**Task description:** Only the lines from the one containing "right ankle: (694, 1259)" to the end of the listing below are wanted, repeated exactly.
** Records to process follows **
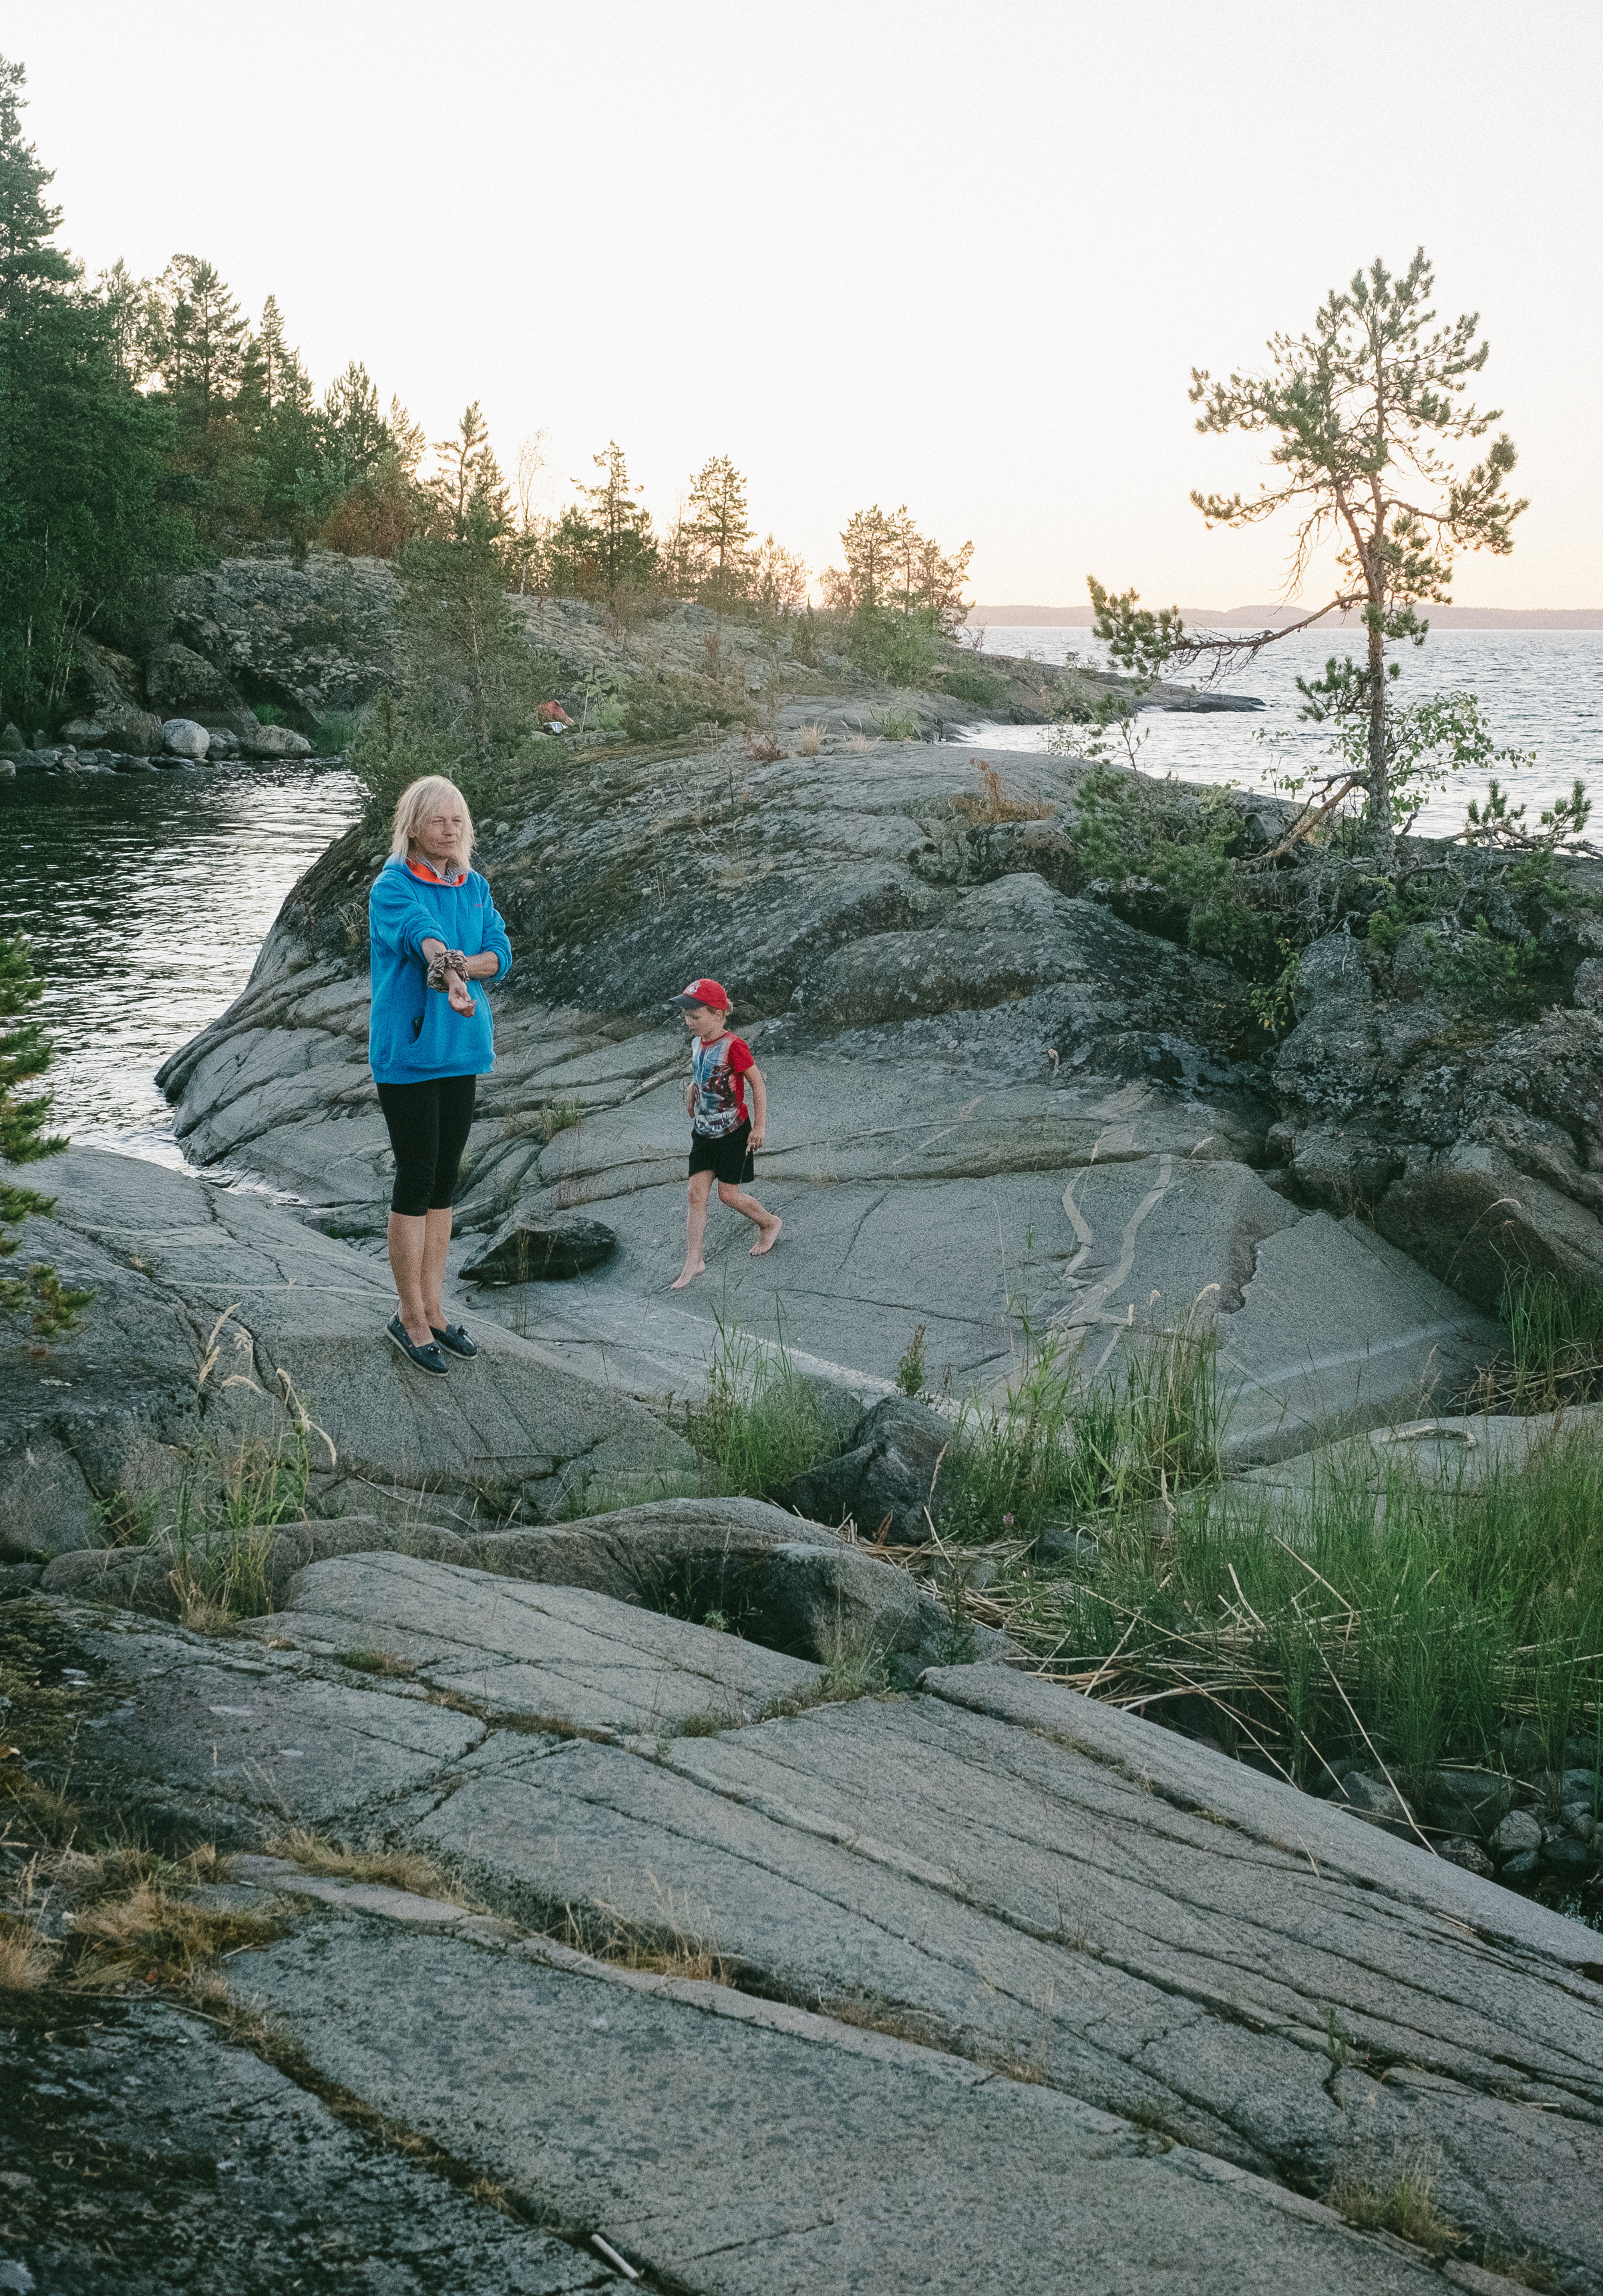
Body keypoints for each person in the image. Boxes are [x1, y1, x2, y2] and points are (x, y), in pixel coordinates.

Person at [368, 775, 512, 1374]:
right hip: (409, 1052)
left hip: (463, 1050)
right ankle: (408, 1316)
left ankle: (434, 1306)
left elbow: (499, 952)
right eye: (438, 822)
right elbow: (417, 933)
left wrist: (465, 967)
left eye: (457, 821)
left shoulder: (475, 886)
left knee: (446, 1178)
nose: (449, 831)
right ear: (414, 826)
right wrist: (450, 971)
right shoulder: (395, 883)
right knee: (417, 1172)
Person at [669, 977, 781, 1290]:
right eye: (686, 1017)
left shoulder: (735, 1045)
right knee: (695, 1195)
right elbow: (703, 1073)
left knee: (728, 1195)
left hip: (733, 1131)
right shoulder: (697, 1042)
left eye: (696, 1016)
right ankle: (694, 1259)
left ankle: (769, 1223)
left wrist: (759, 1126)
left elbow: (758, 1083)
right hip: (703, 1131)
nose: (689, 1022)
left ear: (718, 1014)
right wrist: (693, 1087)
** End of Records to process **
**Response:**
right ankle: (694, 1259)
left ankle: (769, 1223)
left wrist: (759, 1126)
left elbow: (758, 1083)
right hip: (703, 1131)
nose: (689, 1022)
left ear: (718, 1014)
right wrist: (693, 1087)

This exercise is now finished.